Multimodal Large Language Models (MLLMs) are increasingly being deployed as automated content moderators. Within this landscape, we uncover a critical threat: Adversarial Smuggling Attacks. Unlike adversarial perturbations (for misclassification) and adversarial jailbreaks (for harmful output generation), adversarial smuggling exploits the Human-AI capability gap. It encodes harmful content into human-readable visual formats that remain AI-unreadable, thereby evading automated detection and enabling the dissemination of harmful content. We classify smuggling attacks into two pathways: (1) Perceptual Blindness, disrupting text recognition; and (2) Reasoning Blockade, inhibiting semantic understanding despite successful text recognition. To evaluate this threat, we constructed SmuggleBench, the first comprehensive benchmark comprising 1,700 adversarial smuggling attack instances. Evaluations on SmuggleBench reveal that both proprietary (e.g., GPT-5) and open-source (e.g., Qwen3-VL) state-of-the-art models are vulnerable to this threat, producing Attack Success Rates (ASR) exceeding 90%. By analyzing the vulnerability through the lenses of perception and reasoning, we identify three root causes: the limited capabilities of vision encoders, the robustness gap in OCR, and the scarcity of domain-specific adversarial examples. We conduct a preliminary exploration of mitigation strategies, investigating the potential of test-time scaling (via CoT) and adversarial training (via SFT) to mitigate this threat. Our code is publicly available at https://github.com/zhihengli-casia/smugglebench.

┄┄┄┄┄┄┄┄┄┄┄┄┄┄┄┄┄┄┄┄

- _Work item_: How many adversarial smuggling attack instances does SmuggleBench contain, according to the abstract above?

┄┄┄┄┄┄┄┄┄┄┄┄┄┄┄┄┄┄┄┄

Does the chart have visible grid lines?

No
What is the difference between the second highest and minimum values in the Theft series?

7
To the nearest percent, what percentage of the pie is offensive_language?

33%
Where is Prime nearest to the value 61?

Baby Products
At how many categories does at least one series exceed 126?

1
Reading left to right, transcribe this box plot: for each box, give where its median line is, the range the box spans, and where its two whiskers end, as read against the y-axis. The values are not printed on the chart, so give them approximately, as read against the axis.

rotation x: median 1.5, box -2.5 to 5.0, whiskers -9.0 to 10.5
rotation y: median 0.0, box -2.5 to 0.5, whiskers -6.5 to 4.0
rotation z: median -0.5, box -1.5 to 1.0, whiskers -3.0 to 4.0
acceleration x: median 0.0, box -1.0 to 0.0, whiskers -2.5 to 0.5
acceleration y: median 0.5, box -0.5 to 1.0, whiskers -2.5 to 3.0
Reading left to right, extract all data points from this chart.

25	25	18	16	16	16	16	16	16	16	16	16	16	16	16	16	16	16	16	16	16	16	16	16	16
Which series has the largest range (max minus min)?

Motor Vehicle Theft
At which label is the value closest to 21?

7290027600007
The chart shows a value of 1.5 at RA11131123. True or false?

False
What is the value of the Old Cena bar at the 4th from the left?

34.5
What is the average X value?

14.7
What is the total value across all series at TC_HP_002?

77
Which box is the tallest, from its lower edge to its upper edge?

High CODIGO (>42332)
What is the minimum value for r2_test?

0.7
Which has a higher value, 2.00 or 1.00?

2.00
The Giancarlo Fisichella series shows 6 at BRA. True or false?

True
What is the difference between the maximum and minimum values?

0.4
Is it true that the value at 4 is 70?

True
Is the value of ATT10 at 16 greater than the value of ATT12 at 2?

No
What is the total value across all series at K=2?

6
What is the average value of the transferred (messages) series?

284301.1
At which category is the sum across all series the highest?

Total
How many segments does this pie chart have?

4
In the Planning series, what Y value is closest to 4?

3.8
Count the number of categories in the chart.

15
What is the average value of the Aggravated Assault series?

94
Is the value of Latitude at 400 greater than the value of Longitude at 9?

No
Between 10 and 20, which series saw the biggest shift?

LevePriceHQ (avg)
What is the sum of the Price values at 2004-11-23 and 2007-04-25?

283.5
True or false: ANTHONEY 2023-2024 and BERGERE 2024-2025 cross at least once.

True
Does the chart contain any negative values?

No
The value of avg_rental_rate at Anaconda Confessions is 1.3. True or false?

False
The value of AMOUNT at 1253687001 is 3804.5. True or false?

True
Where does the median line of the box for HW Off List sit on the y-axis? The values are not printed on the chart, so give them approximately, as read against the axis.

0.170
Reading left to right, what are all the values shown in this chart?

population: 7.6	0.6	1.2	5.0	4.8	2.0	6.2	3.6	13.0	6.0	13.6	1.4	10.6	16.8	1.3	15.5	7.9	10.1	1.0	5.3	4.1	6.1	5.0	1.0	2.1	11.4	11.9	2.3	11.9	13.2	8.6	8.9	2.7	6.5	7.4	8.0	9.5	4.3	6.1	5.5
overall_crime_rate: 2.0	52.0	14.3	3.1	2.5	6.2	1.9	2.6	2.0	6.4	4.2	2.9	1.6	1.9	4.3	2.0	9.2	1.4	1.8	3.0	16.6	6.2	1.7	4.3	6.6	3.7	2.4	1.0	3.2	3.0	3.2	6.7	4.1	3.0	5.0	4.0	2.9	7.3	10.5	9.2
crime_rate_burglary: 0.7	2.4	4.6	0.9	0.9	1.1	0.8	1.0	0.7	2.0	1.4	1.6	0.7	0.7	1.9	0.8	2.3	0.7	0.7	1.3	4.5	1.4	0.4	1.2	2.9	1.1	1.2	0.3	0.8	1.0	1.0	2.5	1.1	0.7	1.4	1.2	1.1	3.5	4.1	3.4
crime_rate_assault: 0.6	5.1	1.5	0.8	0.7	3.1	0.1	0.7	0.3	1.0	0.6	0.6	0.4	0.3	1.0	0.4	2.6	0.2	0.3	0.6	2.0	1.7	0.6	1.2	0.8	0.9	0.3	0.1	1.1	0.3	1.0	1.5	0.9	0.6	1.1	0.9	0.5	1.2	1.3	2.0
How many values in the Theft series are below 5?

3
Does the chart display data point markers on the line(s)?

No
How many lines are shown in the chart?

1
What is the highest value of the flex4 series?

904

┄┄┄┄┄┄┄┄┄┄┄┄┄┄┄┄┄┄┄┄

- _Problem solution_: 1,700